Niemand, sei er noch so jung, kann aus der Geschichte entlassen werden. Erinnerung ist lebensnotwendig im Leben des Einzelnen wie der Gemeinschaft. In guter Tradition werden wir zur Reichspogromnacht deshalb immer wieder erinnern, auf den Friedhöfen, Straßen, den Kirchen und Marktplätzen. Bürgermeister Andreas Hübgen und der Historische Verein Illingen Saar e.V. haben am 9. November 2024 wieder gemeinsam dazu eingeladen. Erstmals hat der Historische Verein zu diesem Anlass einen Flyer herausgegeben, der die wichtigsten Stationen unseres Rundgangs durch das jüdische Leben in Illingen beleuchtet.

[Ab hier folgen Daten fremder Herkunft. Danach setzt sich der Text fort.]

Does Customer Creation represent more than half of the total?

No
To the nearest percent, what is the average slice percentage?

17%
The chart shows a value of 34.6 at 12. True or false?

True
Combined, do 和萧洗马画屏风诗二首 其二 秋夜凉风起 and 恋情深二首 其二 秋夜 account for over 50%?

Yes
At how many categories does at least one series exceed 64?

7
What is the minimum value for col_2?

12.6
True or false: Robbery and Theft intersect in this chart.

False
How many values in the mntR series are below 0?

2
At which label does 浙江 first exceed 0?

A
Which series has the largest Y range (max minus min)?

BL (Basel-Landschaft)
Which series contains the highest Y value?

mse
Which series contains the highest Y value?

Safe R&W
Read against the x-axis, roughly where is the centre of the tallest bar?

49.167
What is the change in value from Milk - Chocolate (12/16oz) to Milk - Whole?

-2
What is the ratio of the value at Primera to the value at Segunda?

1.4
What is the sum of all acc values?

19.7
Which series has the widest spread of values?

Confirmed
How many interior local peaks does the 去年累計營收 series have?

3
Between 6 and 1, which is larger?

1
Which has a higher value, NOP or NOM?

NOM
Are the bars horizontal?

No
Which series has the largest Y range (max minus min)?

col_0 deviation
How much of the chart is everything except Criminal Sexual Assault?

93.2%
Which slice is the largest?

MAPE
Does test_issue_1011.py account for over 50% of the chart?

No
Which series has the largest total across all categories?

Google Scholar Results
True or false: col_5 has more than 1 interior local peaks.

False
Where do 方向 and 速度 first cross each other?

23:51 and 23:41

Wir möchten im Folgenden einige Passagen zu den einzelnen Stationen zitieren (vgl. Historischer Verein Illingen e.V. (Hrsg.):
„Der Illinger Judenfriedhof lag, wie die Häuser der Judensiedlung, auf herrschaftlichem Grund und Boden am Rande des Heisters – zum Schlossberg hin, wo sich die kerpischen Äcker ausdehnten. Der Zugang ist am Ende der Heisterstraße. …Der Friedhof ist neben dem Tempel in Jerusalem und der Synagoge der dritte heilige Ort der Juden. Er ist in seiner kultischen Bedeutung der Synagoge ebenbürtig.“ In einem ersten Vortrag zum Start des Rundgangs auf dem jüdischen Friedhof in Illingen, erläuterten Hans-Jürgen Konopka und Toni Schröder seine Geschichte, die im Jahre 1747 begann und im Grunde nie enden wird, denn im jüdischen Glauben heißt es: „Die Toten schlafen dem „Jüngsten Tag“ entgegen.“ Eine zweite Station machten zahlreiche Teilnehmende auf ihrem Weg durch das jüdische Leben, über viele „Stolpersteine“ hinweg, gegenüber dem heutigen Café Schirra, das 1879 von Simon Levy erbaut wurde. „1768 wurde die erste Synagoge eingangs der Judengasse erbaut; …Wegen Baufälligkeit wurde die Synagoge am 30. Januar 1856 geschlossen.“ und 1859, neben dem Parkdeck am Café Schirra, neu erbaut. Sie war fast 90 Jahre der religiöse Mittelpunkt der jüdischen Gemeinde. „Um die Mittagsstunde des 10. November 1938 wurde die Synagoge von den Mitgliedern der SA geplündert, zerstört und angezündet. Mit der Synagoge in Illingen verschwand eine der bedeutendsten jüdischen Gemeinden im Saarland, wie auch alle jüdischen Mitglieder der Gemeinde.“ Horst Bremerich, geboren 1929, ist der einzige noch lebende Zeitzeuge, seine Erzählungen bestätigen die eingehenden, von Toni Schröder und Hans-Jürgen Konopka vorgetragenen Recherchen. „Über mehr als zwei Jahrhunderte hatten jüdischen Frauen und Männer mit ihren Familien regen Anteil am Leben des Gemeinwesens Illingen. In der Nacht vom 9. zum 10. November 1938 brannten Synagogen…Menschen wurde getötet, gedemütigt, verhaftet, misshandelt und vergewaltigt, Geschäfte und Wohnungen demoliert und zerstört. …Der 9. November muss auch ein Tag „wider das Vergessen“ sein.“
Nie wieder ist jetzt! – Bürgermeister Andreas Hübgen stellte, in seiner Rede zum Ende dieses Rundgangs im Rahmen der Gedenkfeier am Torbogen der ehemaligen Synagoge hinter dem Kulturforum Illipse, die aktuellen Zeitbezüge in den Mittelpunkt, die mehr denn je dazu ermahnen, jüdisches Leben zu schützen, zu bewahren und zu stärken!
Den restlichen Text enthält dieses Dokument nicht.